BitSet suffers from the same problems as Range. We have a replacement named com.precog.util.BitSet
(which is a slightly modified version of javolution.util.BitSet
). Unfortunately, this Java class lacks a lot of the Scala collections methods (which is OK since most of those box). Some of the more common constructions can be solved by using the com.precog.util.BitSetUtil
object:
import com.precog.util.{BitSet, BitSetUtil}
val all = BitSetUtil.range(0, 200)
val evens = BitSetUtil.filteredRange(0, 200)(i => i % 2 == 0)

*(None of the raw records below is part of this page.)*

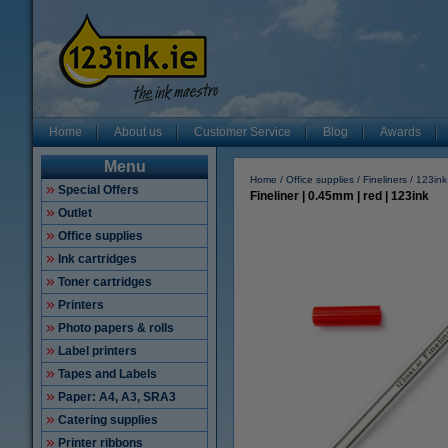
Home
About us
Customer Service
Blog
Awards
Menu
Home
Office supplies
Fineliners
123ink
Special Offers
Fineliner | 0.45mm | red | 123ink
Outlet
Office supplies
Ink cartridges
Toner cartridges
Printers
Photo papers & rolls
Label printers
Tapes and Labels
Paper: A4, A3, SRA3
Catering supplies
Printer ribbons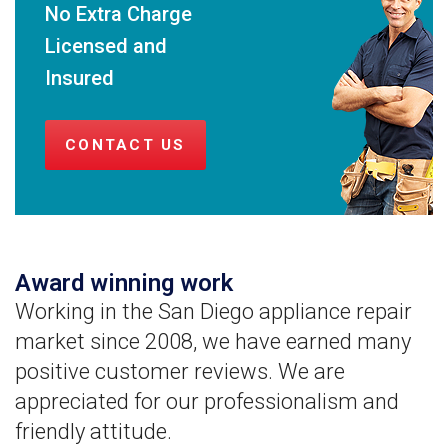
No Extra Charge
Licensed and
Insured
CONTACT US
Award winning work
Working in the San Diego appliance repair
market since 2008, we have earned many
positive customer reviews. We are
appreciated for our professionalism and
friendly attitude.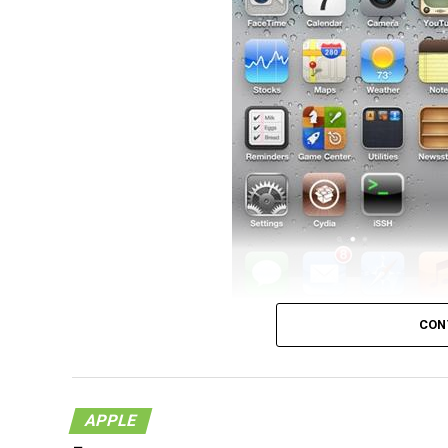
The title says it all, and that was pretty qu
CON
announced and the beta was made available t
hackers MuscleNerd and Co have managed to
generation. The exploit they used was the 
APPLE
the hackers with little surprises when it c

import BitSetUtil.Implicits._
// provided by implicits
all.foreach { i => ... }
all += 4000
val intersect = all & evens
It's better not to rely on these implicits to avoid creating temporary wrappers, but they are there to help with compatibility. Feel free to add more useful constructors to BitSetUtil
.
Comparing some Ints? Ordering & Order will box. Solution? There isn't really a general one in the code base yet (cough Spire cough).
We use Sets & Maps a lot. This is great, but at a row level they may not be the most efficient. A lot of operations come from the IterableLike interface, which will allocate iterators and whatnot to perform things like existence checks. It is faster to allocate something like an Array at the Slice-level, then use this on a per-row basis to avoid the allocations.